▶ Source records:
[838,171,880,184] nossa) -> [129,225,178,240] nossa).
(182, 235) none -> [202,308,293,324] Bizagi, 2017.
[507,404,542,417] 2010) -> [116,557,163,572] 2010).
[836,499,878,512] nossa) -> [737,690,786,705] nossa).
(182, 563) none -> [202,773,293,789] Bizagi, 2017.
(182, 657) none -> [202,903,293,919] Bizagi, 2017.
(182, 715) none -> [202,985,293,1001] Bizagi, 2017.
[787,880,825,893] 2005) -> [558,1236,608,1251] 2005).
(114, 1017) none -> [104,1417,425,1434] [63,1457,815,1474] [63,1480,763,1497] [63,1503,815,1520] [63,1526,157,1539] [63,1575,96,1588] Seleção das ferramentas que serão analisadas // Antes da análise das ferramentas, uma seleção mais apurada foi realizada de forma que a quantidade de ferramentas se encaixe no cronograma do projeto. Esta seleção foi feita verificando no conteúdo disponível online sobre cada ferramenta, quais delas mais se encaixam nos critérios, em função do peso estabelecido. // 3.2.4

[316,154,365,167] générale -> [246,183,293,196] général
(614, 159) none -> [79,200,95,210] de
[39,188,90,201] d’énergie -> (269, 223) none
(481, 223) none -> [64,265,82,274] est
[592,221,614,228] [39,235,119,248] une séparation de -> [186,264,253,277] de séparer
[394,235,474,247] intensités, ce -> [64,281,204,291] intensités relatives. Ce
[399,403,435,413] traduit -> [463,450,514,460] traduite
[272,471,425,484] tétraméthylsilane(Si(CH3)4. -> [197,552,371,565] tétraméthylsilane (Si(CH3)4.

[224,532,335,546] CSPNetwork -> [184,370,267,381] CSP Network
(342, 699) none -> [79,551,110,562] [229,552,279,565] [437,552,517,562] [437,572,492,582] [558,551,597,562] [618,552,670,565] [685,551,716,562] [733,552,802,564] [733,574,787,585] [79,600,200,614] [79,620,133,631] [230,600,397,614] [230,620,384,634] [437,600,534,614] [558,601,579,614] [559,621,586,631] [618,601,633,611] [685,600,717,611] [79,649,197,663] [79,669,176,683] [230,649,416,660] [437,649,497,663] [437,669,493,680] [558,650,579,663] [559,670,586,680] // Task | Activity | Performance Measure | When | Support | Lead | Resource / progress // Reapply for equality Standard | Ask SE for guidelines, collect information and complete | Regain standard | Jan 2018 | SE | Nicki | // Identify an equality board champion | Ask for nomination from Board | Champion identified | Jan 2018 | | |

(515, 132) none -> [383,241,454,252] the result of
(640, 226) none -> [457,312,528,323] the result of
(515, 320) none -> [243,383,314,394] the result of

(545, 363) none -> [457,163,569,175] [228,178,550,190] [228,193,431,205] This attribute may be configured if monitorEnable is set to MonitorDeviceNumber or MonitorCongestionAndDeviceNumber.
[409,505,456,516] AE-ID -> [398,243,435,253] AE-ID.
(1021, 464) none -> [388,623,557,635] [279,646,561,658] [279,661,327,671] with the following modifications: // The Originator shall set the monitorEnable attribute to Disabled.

▶ Exercise directions: Copy the lines of the data above exactly as written, beginning with the line containing "[592,221,614,228] [39,235,119,248] une" and ending with the line containing "[224,532,335,546] CSPNetwork ->", and leave out all other lines.

▶ Task response:
[592,221,614,228] [39,235,119,248] une séparation de -> [186,264,253,277] de séparer
[394,235,474,247] intensités, ce -> [64,281,204,291] intensités relatives. Ce
[399,403,435,413] traduit -> [463,450,514,460] traduite
[272,471,425,484] tétraméthylsilane(Si(CH3)4. -> [197,552,371,565] tétraméthylsilane (Si(CH3)4.

[224,532,335,546] CSPNetwork -> [184,370,267,381] CSP Network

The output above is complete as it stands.